Stay on Antigravity when the browser verification flow happens to fit your stack (mostly internal apps with no auth wall) and the credit-based billing is acceptable. That is a narrow band.
FAQ
What is the best free Antigravity alternative?
Cline plus your own API key is the freest credible agent inside the original VS Code. Aider is the freest CLI agent. Windsurf’s free tier is the most generous “real editor” option.
Is Claude Code better than Antigravity?
For developers who already have an editor they like, yes — Claude Code stays out of the editor’s way and is unusually disciplined about asking before destructive operations. For developers who want one tool that does everything in one window, Cursor or Windsurf is a closer swap.
Can I run Antigravity-style agents on a local LLM?
Cline and Aider both support OpenAI-compatible local endpoints, which means Ollama, LM Studio, or vLLM can drive the agent. Quality drops with smaller models. A 70B-class model running locally is the practical floor for non-trivial multi-file edits.
Does Cursor still use Claude or did the model situation change?

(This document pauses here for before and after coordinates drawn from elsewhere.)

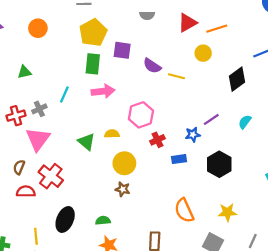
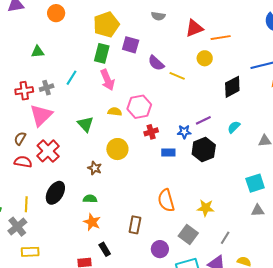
pink arrow: (103, 91) -> (107, 80), turned 65
yellow semicircle: (112, 134) -> (115, 112), moved
black hexagon: (219, 164) -> (204, 150), moved
brown star: (123, 189) -> (95, 168), moved

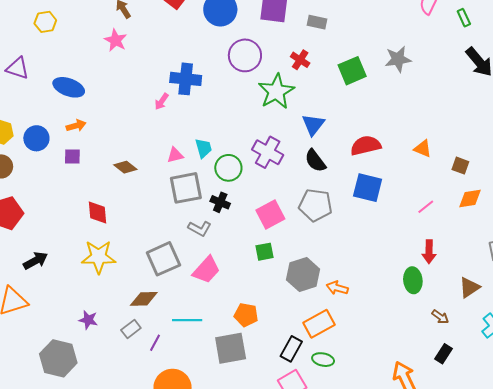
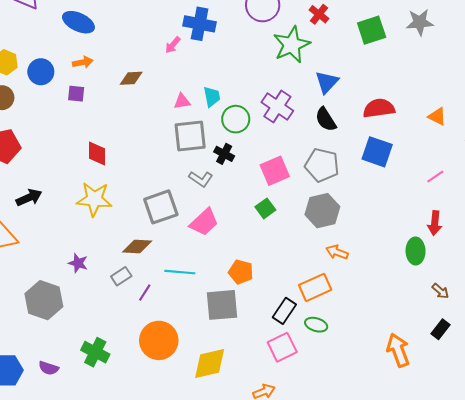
brown diamond: (125, 167) -> (131, 78), moved, turned -45
green square: (264, 252) -> (265, 208), turned -30
gray hexagon: (303, 275) -> (322, 211), moved

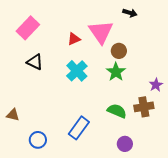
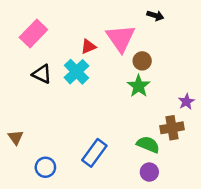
cyan cross: (77, 71) -> (76, 72), moved
green semicircle: (117, 111) -> (148, 145), moved
brown triangle: (13, 115) -> (16, 137), turned 40

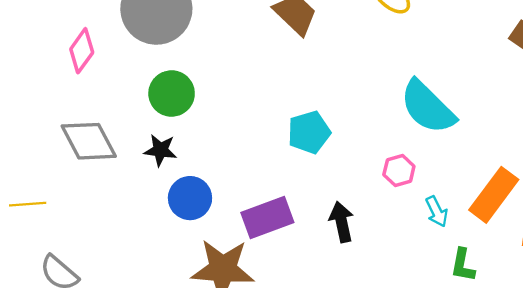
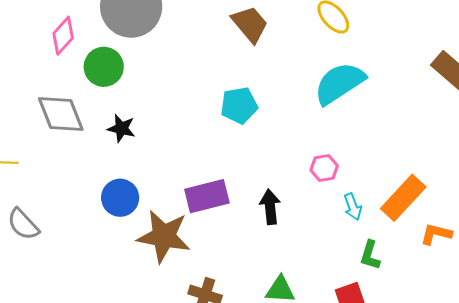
green circle: (172, 94) -> (104, 67), moved
cyan semicircle: (428, 107) -> (339, 83), moved, turned 96
cyan pentagon: (309, 132) -> (239, 105), moved
blue circle: (190, 198) -> (120, 198), moved

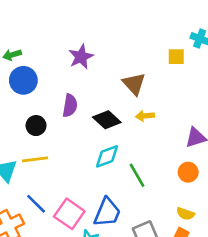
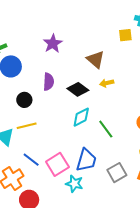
pink square: (69, 214) -> (57, 164), turned 30

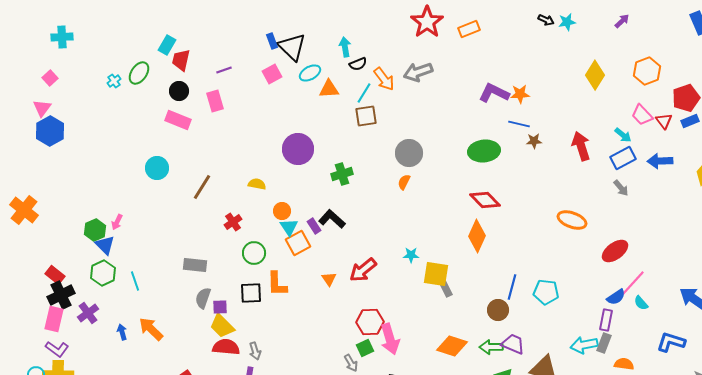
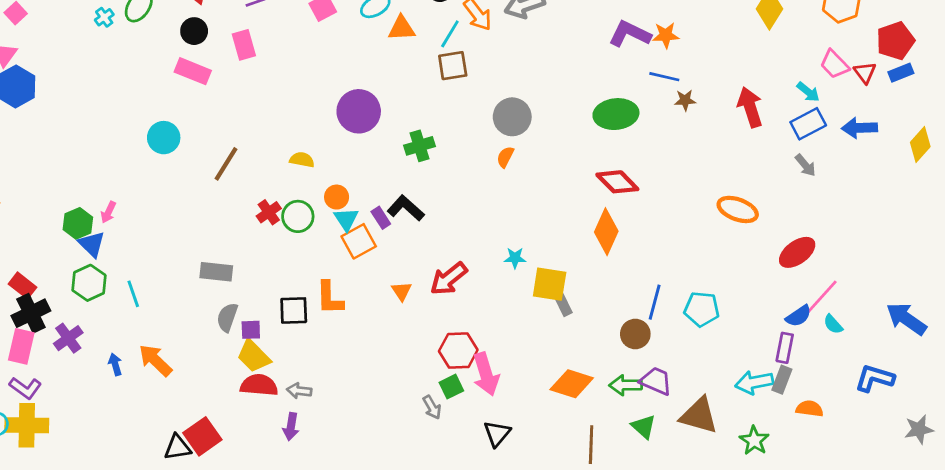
green circle: (254, 253) -> (298, 216), moved
gray arrow: (255, 351) -> (299, 391), turned 114

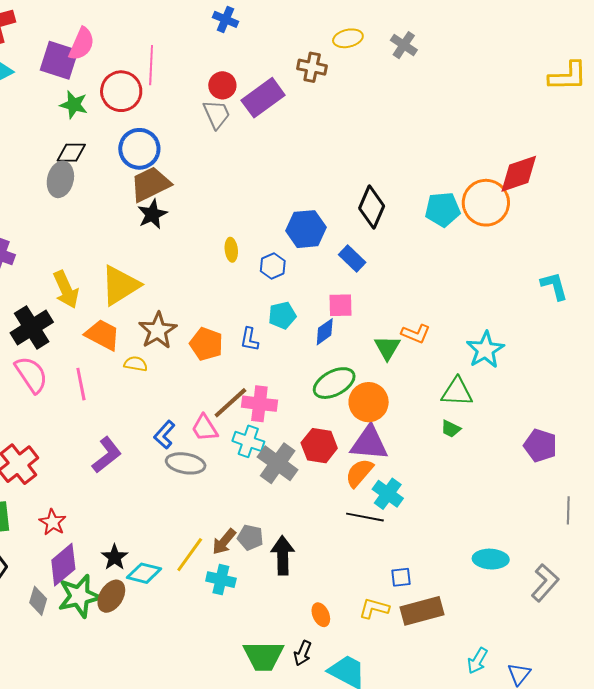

Cursor defaults to Claude for the Composer agent and lets you switch models per request. Anthropic, OpenAI, and Google models are all available depending on the plan tier.
What is the cheapest Antigravity alternative for a small team?
GitHub Copilot Business is the lowest per-seat cost for a small team that already uses GitHub. Windsurf Pro and Cursor Pro Teams come in next. Bring-your-own-key tools (Cline, Aider, Continue) cost only the API tokens, which can be cheaper still depending on usage.